### Task directions
Which lines in the rows contain the word "wrist"? Copy each of them in full.

Images with localized body landmarks
Content starts
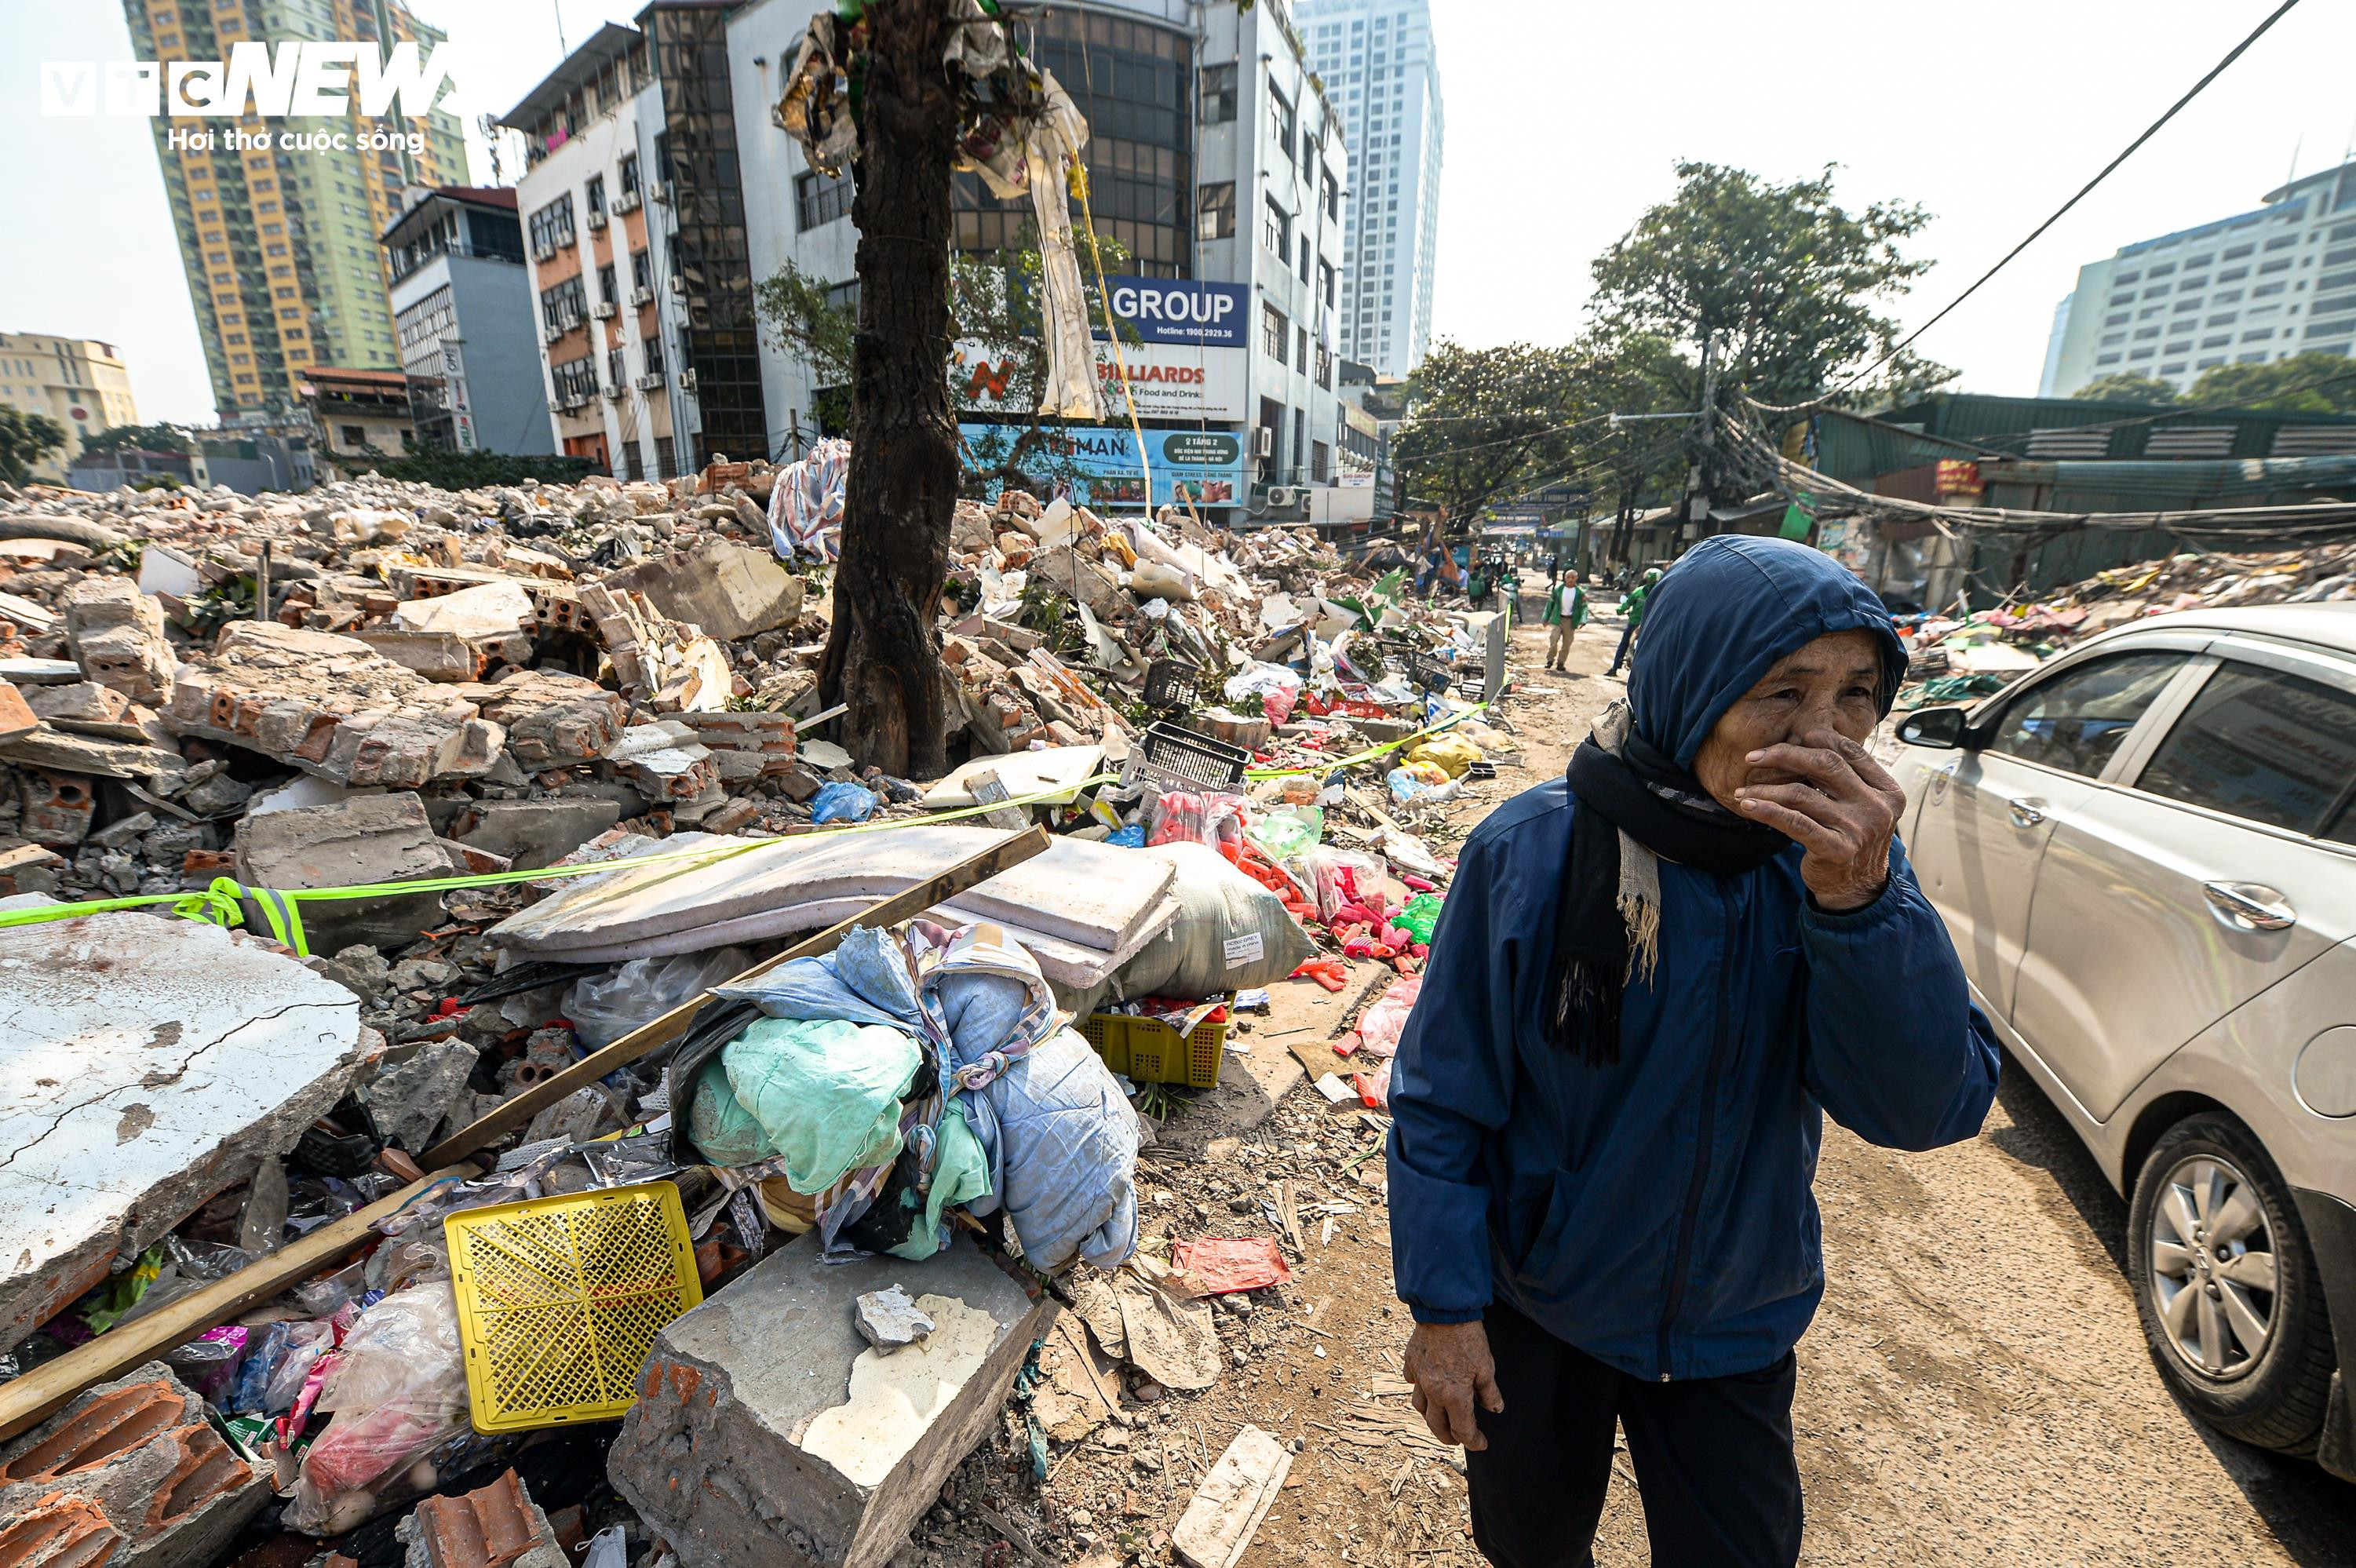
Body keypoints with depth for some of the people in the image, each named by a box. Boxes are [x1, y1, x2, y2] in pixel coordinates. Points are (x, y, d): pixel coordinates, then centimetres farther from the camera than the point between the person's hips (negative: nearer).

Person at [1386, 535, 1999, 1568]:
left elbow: (1930, 1110, -22)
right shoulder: (1532, 853, -26)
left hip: (1735, 1328, 2)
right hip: (1534, 1308, -1)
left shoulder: (1840, 858, -15)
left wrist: (1860, 900, -37)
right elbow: (1440, 1095, -18)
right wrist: (1444, 1303, -13)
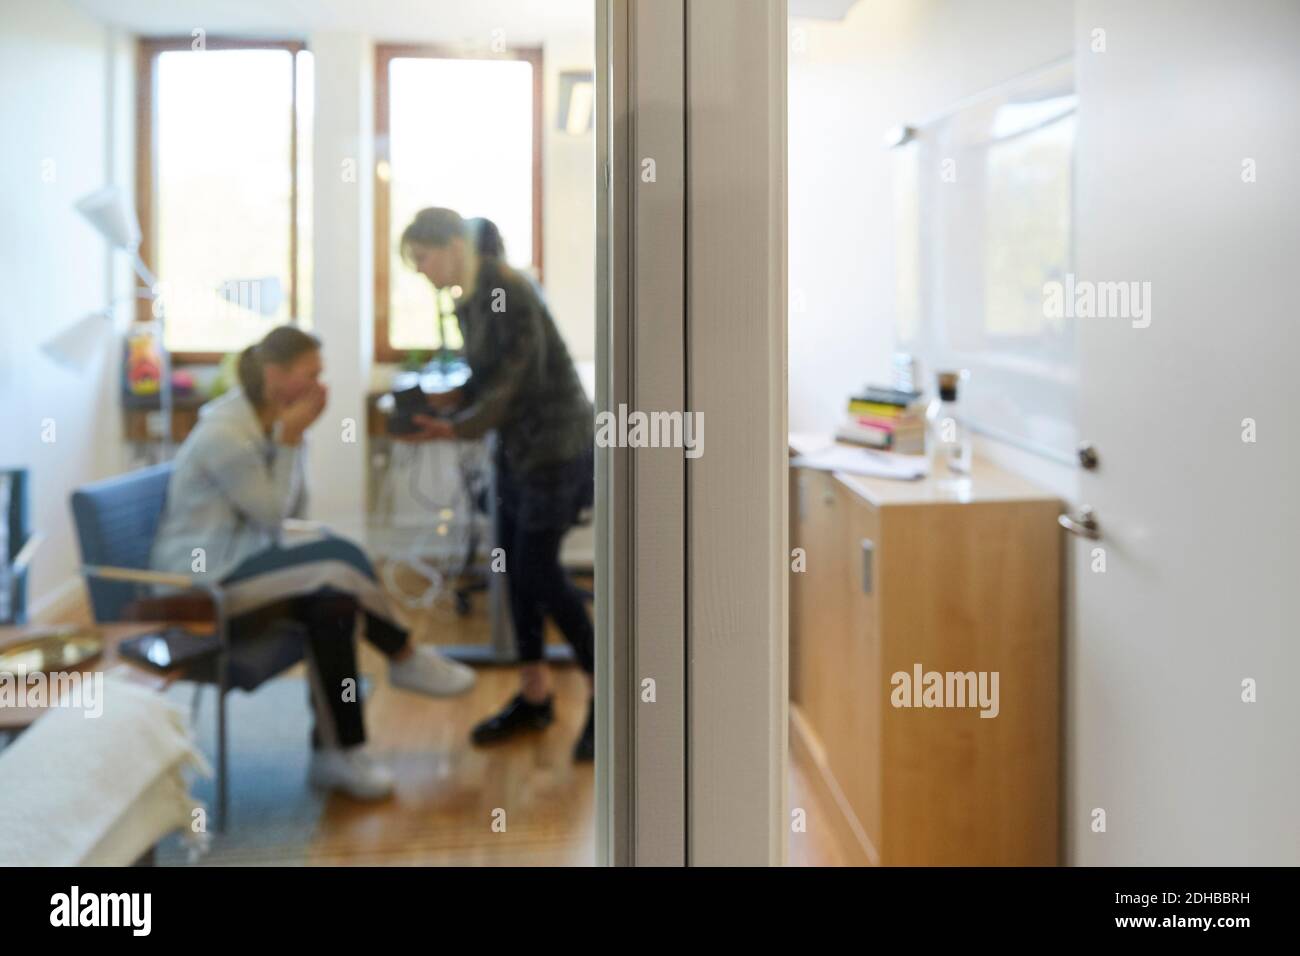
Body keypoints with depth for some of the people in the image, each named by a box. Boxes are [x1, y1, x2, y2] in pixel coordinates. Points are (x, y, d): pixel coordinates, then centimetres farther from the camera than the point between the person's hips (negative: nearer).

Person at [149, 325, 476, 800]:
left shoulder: (270, 423, 7)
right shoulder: (224, 434, -19)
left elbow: (292, 510, 6)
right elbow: (273, 515, -15)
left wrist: (292, 439, -3)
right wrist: (289, 441, -14)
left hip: (241, 568, 8)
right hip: (199, 588, -8)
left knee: (332, 601, -20)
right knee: (337, 559, -25)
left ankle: (336, 753, -14)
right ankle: (406, 658, -5)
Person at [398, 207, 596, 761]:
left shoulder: (509, 294, -19)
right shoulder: (468, 303, 8)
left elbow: (517, 380, -23)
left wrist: (458, 428, -28)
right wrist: (444, 403, -3)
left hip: (557, 441, -9)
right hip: (516, 445, 9)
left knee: (537, 570, -6)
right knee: (515, 566, 9)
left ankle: (603, 694, 9)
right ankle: (534, 695, 21)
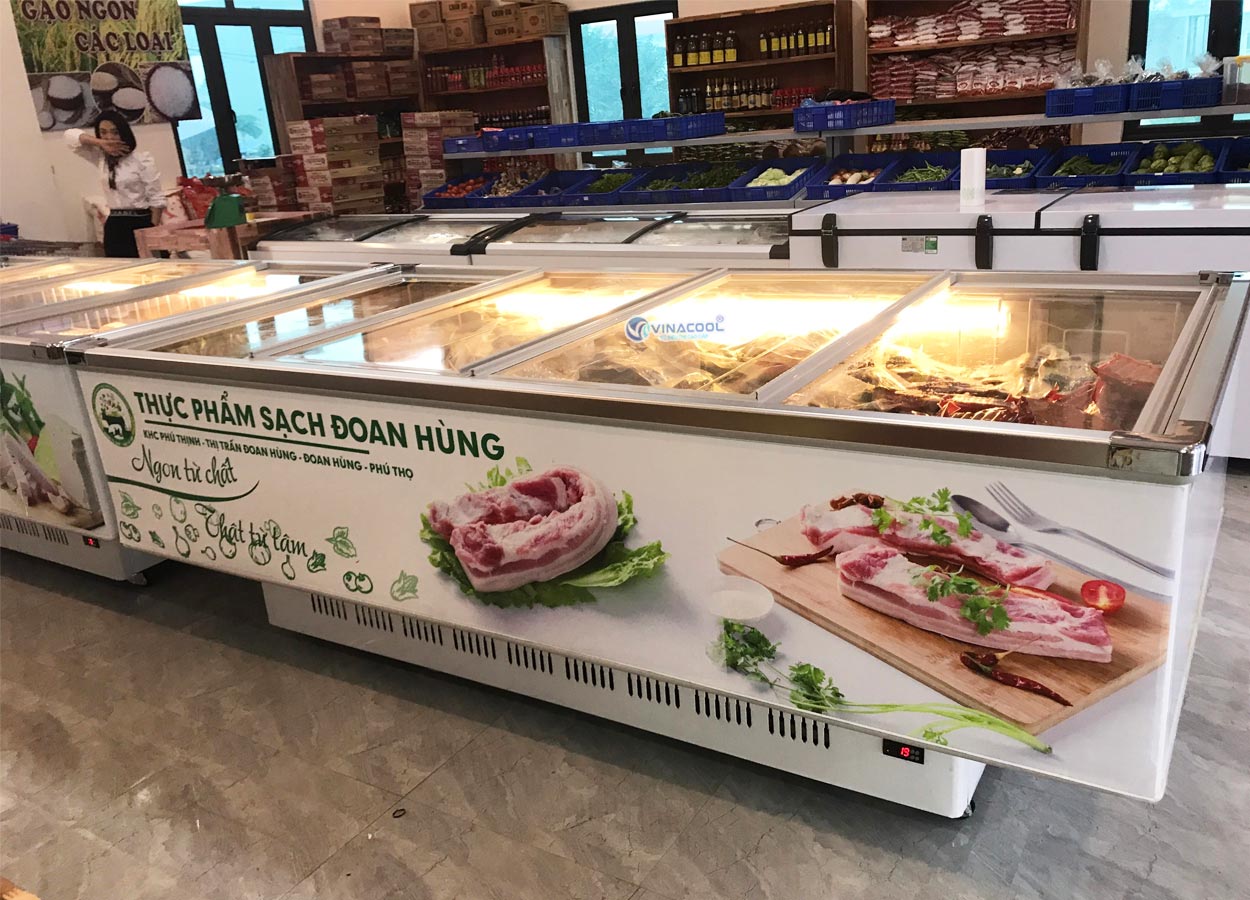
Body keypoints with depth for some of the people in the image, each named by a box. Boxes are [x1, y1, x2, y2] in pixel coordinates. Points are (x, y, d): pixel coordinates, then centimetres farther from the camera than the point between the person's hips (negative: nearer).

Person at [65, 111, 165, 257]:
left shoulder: (142, 160, -7)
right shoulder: (102, 157, 9)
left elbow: (156, 198, -9)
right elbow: (71, 135, 10)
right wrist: (101, 143, -6)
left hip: (140, 223, -5)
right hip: (114, 225, 6)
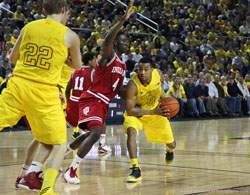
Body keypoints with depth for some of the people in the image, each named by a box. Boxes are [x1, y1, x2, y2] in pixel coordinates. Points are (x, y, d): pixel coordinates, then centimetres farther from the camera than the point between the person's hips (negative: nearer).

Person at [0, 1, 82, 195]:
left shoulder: (28, 27, 10)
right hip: (45, 94, -2)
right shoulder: (70, 36, 2)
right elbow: (77, 66, 18)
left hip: (18, 85, 2)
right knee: (59, 145, 11)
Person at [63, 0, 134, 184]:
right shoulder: (108, 56, -11)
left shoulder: (123, 65, 15)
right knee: (96, 133, -27)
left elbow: (118, 89, 21)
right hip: (92, 100, -10)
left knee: (91, 134, 22)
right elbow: (107, 39, -34)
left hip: (104, 103, 10)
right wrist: (123, 19, -40)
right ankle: (72, 170, -22)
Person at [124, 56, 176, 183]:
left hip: (156, 111, 4)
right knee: (131, 131, -36)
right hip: (136, 113, -4)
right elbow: (130, 110, -32)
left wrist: (165, 99, -10)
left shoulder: (157, 74, -21)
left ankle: (170, 150, 54)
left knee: (171, 144, 12)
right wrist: (153, 112, -38)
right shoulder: (133, 85, -34)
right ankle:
Content ends
### Result
left wrist: (1860, 900, -37)
right wrist: (1444, 1303, -13)
left wrist: (292, 439, -3)
right wrist: (289, 441, -14)
left wrist: (458, 428, -28)
right wrist: (444, 403, -3)
right wrist: (101, 143, -6)
right wrist: (123, 19, -40)
left wrist: (165, 99, -10)
right wrist: (153, 112, -38)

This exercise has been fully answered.